L’article L181-1 du Code de la construction et de l’habitation établit la possibilité notamment pour le préfet, le maire de la commune de construction et leurs délégués de procéder au contrôle des constructions en cours ou achevées depuis moins de six ans et d’exiger la communication des documents techniques y afférents.

L’article L181-4 du même code prévoit une amende de 45.000 euros, outre une peine d’emprisonnement de six mois en cas de récidive, le fait pour les utilisateurs du sol, les bénéficiaires de travaux, les architectes, les entrepreneurs ou toute autre personne responsable de l’exécution de travaux de méconnaître notamment les dispositions de l’article L172-1 du Code de la construction ainsi que les dispositions réglementaires prises pour leur application.

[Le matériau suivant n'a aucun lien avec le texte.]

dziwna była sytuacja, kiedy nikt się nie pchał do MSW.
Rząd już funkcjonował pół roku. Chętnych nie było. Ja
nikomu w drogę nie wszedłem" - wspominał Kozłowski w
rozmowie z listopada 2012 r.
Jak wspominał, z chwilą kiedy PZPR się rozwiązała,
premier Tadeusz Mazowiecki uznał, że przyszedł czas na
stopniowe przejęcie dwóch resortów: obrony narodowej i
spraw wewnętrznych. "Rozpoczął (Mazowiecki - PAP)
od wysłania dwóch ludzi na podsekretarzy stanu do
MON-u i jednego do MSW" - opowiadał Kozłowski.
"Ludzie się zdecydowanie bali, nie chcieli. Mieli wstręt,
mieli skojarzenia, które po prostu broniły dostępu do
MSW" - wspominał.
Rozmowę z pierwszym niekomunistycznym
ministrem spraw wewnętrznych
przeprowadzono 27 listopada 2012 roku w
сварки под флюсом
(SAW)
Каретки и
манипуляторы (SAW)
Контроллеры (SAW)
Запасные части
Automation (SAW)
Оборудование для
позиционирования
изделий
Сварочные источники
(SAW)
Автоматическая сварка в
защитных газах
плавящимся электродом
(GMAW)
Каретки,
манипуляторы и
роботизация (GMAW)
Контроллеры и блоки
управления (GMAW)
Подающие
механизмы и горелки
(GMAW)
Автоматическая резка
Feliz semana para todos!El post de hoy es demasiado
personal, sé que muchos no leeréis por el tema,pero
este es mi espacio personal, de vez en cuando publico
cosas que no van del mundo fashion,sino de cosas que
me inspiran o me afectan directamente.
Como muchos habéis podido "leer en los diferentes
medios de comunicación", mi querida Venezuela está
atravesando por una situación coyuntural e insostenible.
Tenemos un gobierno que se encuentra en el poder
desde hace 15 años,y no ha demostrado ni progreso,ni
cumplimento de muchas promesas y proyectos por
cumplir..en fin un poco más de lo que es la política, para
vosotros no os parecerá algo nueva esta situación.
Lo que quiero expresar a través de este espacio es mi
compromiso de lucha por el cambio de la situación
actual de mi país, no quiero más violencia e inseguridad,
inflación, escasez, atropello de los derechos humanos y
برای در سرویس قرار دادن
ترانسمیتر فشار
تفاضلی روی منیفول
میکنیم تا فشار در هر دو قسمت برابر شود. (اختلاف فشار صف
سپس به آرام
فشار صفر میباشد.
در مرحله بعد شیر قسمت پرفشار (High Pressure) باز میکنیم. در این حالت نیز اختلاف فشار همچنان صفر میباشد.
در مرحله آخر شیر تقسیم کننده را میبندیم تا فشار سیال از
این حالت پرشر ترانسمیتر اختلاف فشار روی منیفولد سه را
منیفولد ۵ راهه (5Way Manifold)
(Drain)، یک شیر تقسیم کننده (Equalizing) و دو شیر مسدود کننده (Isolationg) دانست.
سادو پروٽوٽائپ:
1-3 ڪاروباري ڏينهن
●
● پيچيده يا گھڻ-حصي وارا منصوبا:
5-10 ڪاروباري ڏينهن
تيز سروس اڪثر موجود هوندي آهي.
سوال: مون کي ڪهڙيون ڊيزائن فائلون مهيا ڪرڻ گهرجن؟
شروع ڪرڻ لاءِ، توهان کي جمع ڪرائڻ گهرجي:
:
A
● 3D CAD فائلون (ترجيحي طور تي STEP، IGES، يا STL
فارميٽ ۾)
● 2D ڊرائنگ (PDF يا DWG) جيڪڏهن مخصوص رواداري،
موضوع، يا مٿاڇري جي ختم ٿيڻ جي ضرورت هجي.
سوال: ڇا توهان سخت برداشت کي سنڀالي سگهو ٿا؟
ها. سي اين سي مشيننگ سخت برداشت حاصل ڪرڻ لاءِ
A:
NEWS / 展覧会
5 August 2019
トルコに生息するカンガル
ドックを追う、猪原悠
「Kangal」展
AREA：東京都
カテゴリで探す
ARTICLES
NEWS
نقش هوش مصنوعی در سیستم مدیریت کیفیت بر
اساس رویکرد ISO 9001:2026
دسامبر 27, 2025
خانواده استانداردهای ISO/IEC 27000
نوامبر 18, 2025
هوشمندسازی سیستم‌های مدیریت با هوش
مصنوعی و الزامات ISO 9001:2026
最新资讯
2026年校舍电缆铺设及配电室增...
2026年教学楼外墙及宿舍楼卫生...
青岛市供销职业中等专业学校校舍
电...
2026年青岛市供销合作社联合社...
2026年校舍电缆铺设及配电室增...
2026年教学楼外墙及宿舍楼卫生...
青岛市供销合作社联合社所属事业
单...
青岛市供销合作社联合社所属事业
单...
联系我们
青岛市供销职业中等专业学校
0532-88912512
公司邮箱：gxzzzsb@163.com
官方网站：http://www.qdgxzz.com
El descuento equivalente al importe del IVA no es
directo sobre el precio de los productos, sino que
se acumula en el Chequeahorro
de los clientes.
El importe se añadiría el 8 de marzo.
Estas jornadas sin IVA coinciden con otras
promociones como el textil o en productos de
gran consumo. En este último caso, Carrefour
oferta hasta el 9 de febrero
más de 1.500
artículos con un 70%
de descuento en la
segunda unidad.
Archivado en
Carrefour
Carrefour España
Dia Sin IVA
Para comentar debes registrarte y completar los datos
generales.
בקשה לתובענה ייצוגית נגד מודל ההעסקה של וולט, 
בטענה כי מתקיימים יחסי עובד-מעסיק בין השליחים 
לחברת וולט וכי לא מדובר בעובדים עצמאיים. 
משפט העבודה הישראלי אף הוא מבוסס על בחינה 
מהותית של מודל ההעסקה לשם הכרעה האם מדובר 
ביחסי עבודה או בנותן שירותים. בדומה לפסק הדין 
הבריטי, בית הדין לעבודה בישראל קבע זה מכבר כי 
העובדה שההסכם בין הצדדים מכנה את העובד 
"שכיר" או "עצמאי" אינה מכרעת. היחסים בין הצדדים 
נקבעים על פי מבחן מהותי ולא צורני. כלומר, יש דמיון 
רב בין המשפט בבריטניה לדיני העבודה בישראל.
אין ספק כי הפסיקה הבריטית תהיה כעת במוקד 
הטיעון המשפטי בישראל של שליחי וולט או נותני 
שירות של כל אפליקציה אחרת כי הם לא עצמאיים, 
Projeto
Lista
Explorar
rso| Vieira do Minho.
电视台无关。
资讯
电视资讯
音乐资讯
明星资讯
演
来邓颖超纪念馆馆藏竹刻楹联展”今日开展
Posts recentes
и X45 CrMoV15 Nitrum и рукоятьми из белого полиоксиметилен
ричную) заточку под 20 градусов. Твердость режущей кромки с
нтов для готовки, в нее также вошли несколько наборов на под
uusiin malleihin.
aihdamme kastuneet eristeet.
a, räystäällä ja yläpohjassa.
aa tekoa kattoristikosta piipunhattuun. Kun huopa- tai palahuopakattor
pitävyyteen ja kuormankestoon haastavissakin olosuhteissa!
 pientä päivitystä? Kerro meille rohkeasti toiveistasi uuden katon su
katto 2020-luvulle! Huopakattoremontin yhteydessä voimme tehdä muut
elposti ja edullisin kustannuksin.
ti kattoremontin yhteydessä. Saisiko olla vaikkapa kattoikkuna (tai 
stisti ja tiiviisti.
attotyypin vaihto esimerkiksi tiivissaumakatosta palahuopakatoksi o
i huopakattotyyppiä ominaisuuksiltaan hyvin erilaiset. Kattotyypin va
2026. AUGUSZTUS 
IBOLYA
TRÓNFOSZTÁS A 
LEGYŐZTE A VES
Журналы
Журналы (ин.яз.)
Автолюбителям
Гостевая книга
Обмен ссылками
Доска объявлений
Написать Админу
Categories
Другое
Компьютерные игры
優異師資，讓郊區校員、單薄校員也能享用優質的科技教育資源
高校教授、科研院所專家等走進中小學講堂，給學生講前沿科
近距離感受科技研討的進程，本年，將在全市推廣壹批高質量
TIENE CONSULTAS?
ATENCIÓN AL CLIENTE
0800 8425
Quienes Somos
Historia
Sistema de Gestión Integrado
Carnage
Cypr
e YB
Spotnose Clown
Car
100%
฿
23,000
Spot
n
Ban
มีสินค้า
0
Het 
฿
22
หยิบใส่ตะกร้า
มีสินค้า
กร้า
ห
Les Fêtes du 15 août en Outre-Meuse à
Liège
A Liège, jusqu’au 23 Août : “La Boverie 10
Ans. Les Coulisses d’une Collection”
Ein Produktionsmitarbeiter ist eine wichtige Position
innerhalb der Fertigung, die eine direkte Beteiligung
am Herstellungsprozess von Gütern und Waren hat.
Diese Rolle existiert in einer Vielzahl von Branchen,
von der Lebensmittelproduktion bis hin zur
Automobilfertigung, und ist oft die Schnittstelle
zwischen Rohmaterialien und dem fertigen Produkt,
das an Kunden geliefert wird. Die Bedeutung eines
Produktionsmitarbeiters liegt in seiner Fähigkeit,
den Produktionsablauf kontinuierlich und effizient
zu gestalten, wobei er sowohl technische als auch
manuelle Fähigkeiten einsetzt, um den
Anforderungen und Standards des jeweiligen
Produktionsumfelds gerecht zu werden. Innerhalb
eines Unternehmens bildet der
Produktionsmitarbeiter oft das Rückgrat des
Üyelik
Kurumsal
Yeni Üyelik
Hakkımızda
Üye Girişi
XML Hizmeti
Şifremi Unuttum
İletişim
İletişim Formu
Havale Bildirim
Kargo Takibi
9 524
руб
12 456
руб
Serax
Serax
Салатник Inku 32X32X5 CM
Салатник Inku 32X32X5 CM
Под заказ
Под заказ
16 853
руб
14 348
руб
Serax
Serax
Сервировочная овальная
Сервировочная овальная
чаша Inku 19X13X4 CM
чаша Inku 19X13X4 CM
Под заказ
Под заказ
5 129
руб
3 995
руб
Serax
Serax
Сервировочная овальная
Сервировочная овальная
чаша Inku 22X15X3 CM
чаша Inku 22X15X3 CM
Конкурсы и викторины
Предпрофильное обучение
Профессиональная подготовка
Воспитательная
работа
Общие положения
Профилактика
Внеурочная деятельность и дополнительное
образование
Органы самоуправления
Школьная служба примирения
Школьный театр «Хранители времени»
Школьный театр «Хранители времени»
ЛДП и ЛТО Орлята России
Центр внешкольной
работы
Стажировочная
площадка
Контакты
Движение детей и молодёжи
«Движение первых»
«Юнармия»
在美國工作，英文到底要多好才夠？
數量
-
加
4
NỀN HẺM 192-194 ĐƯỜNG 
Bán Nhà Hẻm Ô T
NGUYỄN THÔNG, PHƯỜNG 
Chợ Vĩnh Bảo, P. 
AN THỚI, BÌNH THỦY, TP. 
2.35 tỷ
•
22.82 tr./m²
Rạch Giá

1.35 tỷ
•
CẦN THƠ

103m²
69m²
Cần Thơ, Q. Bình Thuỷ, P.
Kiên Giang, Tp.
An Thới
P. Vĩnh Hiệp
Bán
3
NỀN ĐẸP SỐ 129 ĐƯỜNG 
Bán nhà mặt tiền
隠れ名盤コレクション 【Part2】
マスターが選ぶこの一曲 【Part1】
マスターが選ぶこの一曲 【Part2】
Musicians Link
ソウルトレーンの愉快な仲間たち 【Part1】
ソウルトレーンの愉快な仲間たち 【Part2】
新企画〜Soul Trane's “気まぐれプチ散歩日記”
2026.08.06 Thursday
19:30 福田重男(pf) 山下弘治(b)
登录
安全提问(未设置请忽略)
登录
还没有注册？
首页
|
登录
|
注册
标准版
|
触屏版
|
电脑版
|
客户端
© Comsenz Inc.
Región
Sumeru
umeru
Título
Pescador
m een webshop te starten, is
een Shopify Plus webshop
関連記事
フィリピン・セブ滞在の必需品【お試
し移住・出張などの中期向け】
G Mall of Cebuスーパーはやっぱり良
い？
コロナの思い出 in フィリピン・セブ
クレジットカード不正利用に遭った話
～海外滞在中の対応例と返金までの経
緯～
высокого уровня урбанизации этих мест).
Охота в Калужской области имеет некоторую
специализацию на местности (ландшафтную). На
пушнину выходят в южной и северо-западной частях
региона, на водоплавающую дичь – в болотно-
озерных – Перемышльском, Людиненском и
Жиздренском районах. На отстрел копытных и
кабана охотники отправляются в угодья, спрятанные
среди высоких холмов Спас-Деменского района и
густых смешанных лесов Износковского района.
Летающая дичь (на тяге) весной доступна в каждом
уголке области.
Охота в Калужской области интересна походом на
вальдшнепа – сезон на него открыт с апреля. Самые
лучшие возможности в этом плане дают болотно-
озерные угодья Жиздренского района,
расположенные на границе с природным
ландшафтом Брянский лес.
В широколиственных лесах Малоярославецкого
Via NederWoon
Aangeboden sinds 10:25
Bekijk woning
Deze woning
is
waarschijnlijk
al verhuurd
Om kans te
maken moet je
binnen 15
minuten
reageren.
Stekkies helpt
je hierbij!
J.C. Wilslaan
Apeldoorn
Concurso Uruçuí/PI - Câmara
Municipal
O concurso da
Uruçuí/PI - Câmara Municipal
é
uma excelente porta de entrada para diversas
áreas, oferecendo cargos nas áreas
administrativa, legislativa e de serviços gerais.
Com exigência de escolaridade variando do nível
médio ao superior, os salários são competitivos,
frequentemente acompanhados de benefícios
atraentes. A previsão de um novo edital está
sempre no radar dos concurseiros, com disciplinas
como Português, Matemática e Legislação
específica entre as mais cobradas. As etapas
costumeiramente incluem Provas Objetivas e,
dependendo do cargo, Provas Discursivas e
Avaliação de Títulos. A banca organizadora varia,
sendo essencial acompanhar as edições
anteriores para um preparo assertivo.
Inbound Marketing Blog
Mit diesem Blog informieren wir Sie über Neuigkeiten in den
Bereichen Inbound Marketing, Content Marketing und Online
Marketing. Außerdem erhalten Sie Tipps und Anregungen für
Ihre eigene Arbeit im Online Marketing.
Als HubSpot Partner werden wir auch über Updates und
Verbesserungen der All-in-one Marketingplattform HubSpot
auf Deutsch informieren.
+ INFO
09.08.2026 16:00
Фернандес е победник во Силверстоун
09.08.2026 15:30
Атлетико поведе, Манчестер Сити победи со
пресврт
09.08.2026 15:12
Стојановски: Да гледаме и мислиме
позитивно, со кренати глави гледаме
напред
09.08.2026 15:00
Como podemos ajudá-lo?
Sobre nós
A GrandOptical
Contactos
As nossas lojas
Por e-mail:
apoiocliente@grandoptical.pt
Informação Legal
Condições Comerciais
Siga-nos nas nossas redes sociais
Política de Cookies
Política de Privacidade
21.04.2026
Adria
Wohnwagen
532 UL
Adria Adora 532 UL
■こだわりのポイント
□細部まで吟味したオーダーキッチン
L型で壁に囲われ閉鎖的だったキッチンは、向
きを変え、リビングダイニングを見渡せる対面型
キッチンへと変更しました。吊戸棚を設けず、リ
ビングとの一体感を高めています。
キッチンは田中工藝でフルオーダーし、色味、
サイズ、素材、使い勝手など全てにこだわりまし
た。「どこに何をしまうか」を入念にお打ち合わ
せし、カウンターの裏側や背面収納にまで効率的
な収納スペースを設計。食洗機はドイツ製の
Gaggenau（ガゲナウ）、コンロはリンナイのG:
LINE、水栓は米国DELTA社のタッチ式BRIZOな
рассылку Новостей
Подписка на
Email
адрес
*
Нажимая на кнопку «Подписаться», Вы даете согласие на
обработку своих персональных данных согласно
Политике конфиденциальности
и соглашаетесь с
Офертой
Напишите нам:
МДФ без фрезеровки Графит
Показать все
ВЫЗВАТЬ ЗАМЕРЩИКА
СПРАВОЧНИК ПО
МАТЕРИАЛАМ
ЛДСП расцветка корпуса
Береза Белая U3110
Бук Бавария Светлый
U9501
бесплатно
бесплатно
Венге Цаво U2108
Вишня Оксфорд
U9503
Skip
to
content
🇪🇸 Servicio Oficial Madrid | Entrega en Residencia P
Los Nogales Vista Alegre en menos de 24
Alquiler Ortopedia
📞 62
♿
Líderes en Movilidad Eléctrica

Enfin, l’article L181-6 de ce code prévoit la possibilité pour l’autorité administrative, en cas de condamnation, de statuer sur la mise en conformité des lieux ou des ouvrages avec les dispositions règlementaires, l’autorisation administrative ou le permis de construire, ou sur la démolition des ouvrages et la remise des lieux dans leur état antérieur.

Les obligations de performance énergétique des bureaux et établissement d’enseignement primaire et secondaire sont donc sanctionnées par une amende concernant à la fois les bénéficiaires des travaux, maîtres d’ouvrages, entrepreneurs et architectes mais également par une possible mise en conformité ou démolition des ouvrages non conformes.

La mise en œuvre de ces sanctions dépend cependant entièrement de contrôles à la charge de l’autorité administrative. Au regard de l’aspect particulièrement technique et occulte des obligations de performance énergétique, nécessitant de nombreux calculs pour l’établissement des scores soumis aux seuils fixés par le Conseil d’État, il y a lieu de craindre que les infractions à ces obligations de performance énergétique soient en pratique malaisées à contrôler.